**What to work on**:
Pull every line containing the word "ptid" from the records.

**Study material**:
# # #
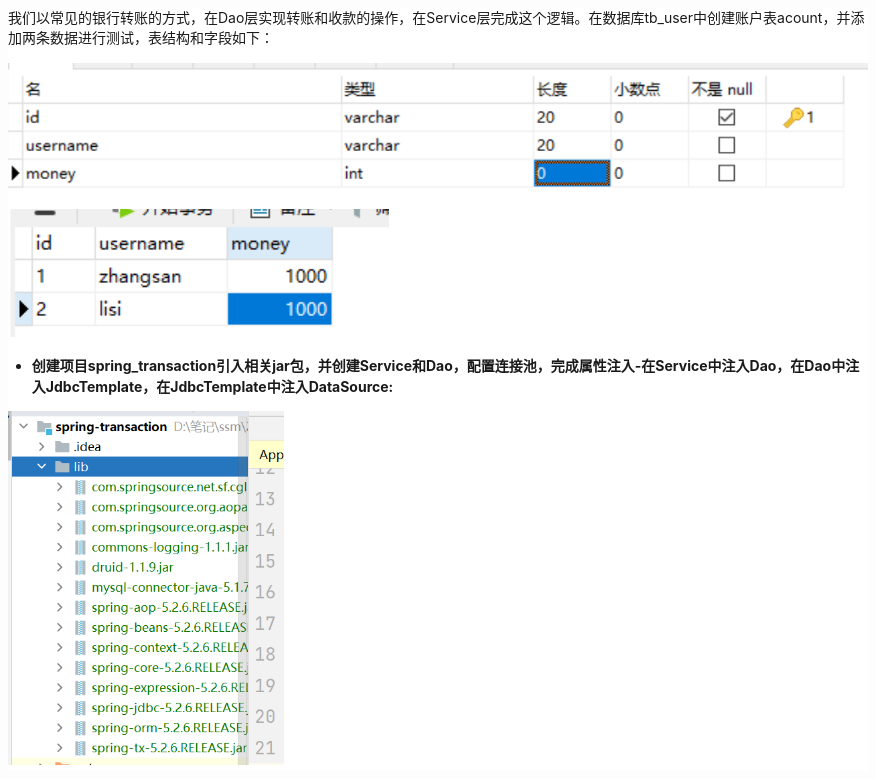 我们以常见的银行转账的方式，在Dao层实现转账和收款的操作，在Service层完成这个逻辑。在数据库tb_user中创建账户表acount，并添加两条数据进行测试，表结构和字段如下：

![image-20220409211959271](Spring框架.assets/image-20220409211959271.png)

![image-20220409212013531](Spring框架.assets/image-20220409212013531.png)



- **创建项目spring_transaction引入相关jar包，并创建Service和Dao，配置连接池，完成属性注入-在Service中注入Dao，在Dao中注入JdbcTemplate，在JdbcTemplate中注入DataSource:**

<img src="Spring框架.assets/image-20220409222010317.png" alt="image-20220409222010317" style="zoom:67%;" />

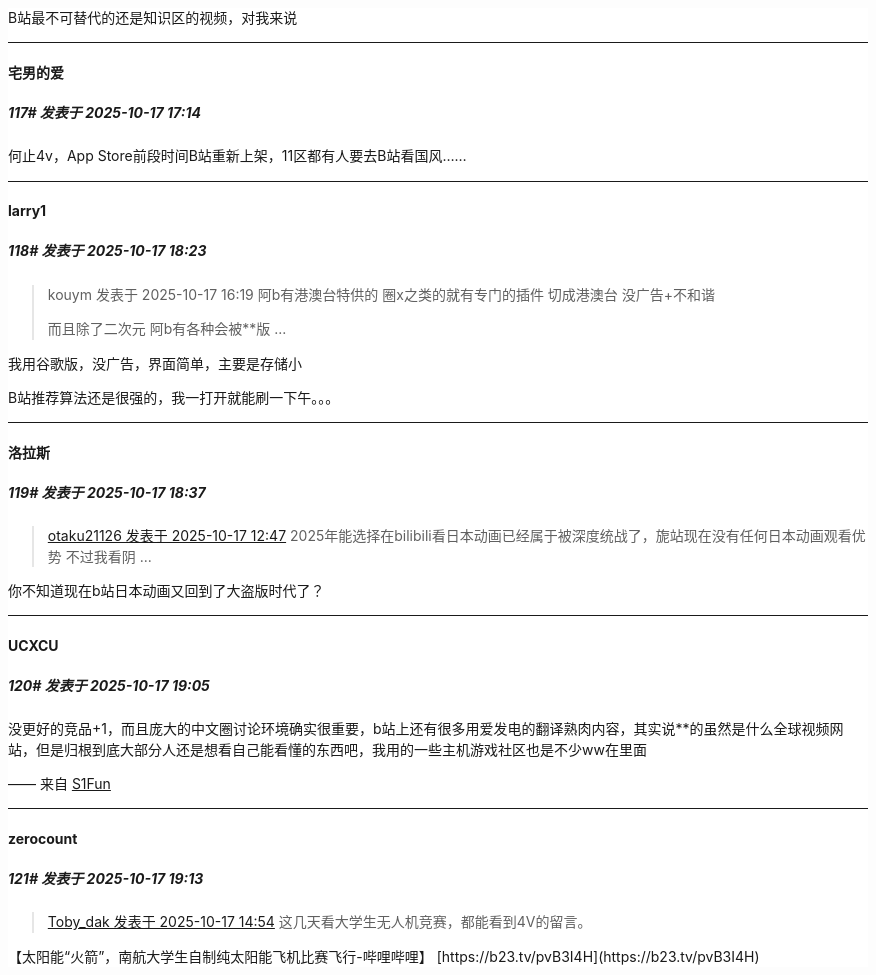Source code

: B站最不可替代的还是知识区的视频，对我来说


*****

####  宅男的爱  
##### 117#       发表于 2025-10-17 17:14

何止4v，App Store前段时间B站重新上架，11区都有人要去B站看国风……


*****

####  larry1  
##### 118#       发表于 2025-10-17 18:23

<blockquote>kouym 发表于 2025-10-17 16:19
阿b有港澳台特供的 圈x之类的就有专门的插件 切成港澳台 没广告+不和谐

而且除了二次元 阿b有各种会被**版 ...</blockquote>
我用谷歌版，没广告，界面简单，主要是存储小

B站推荐算法还是很强的，我一打开就能刷一下午。。。


*****

####  洛拉斯  
##### 119#       发表于 2025-10-17 18:37

<blockquote><a href="httphttps://stage1st.com/2b/forum.php?mod=redirect&amp;goto=findpost&amp;pid=68584348&amp;ptid=2264668" target="_blank">otaku21126 发表于 2025-10-17 12:47</a>
2025年能选择在bilibili看日本动画已经属于被深度统战了，旎站现在没有任何日本动画观看优势
不过我看阴 ...</blockquote>
你不知道现在b站日本动画又回到了大盗版时代了？


*****

####  UCXCU  
##### 120#       发表于 2025-10-17 19:05

没更好的竞品+1，而且庞大的中文圈讨论环境确实很重要，b站上还有很多用爱发电的翻译熟肉内容，其实说**的虽然是什么全球视频网站，但是归根到底大部分人还是想看自己能看懂的东西吧，我用的一些主机游戏社区也是不少ww在里面

—— 来自 [S1Fun](https://s1fun.koalcat.com)


*****

####  zerocount  
##### 121#       发表于 2025-10-17 19:13

<blockquote><a href="httphttps://stage1st.com/2b/forum.php?mod=redirect&amp;goto=findpost&amp;pid=68585047&amp;ptid=2264668" target="_blank">Toby_dak 发表于 2025-10-17 14:54</a>
这几天看大学生无人机竞赛，都能看到4V的留言。</blockquote>
【太阳能“火箭”，南航大学生自制纯太阳能飞机比赛飞行-哔哩哔哩】 [https://b23.tv/pvB3I4H](https://b23.tv/pvB3I4H)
# # #
**Your solution**:
<blockquote><a href="httphttps://stage1st.com/2b/forum.php?mod=redirect&amp;goto=findpost&amp;pid=68584348&amp;ptid=2264668" target="_blank">otaku21126 发表于 2025-10-17 12:47</a>
<blockquote><a href="httphttps://stage1st.com/2b/forum.php?mod=redirect&amp;goto=findpost&amp;pid=68585047&amp;ptid=2264668" target="_blank">Toby_dak 发表于 2025-10-17 14:54</a>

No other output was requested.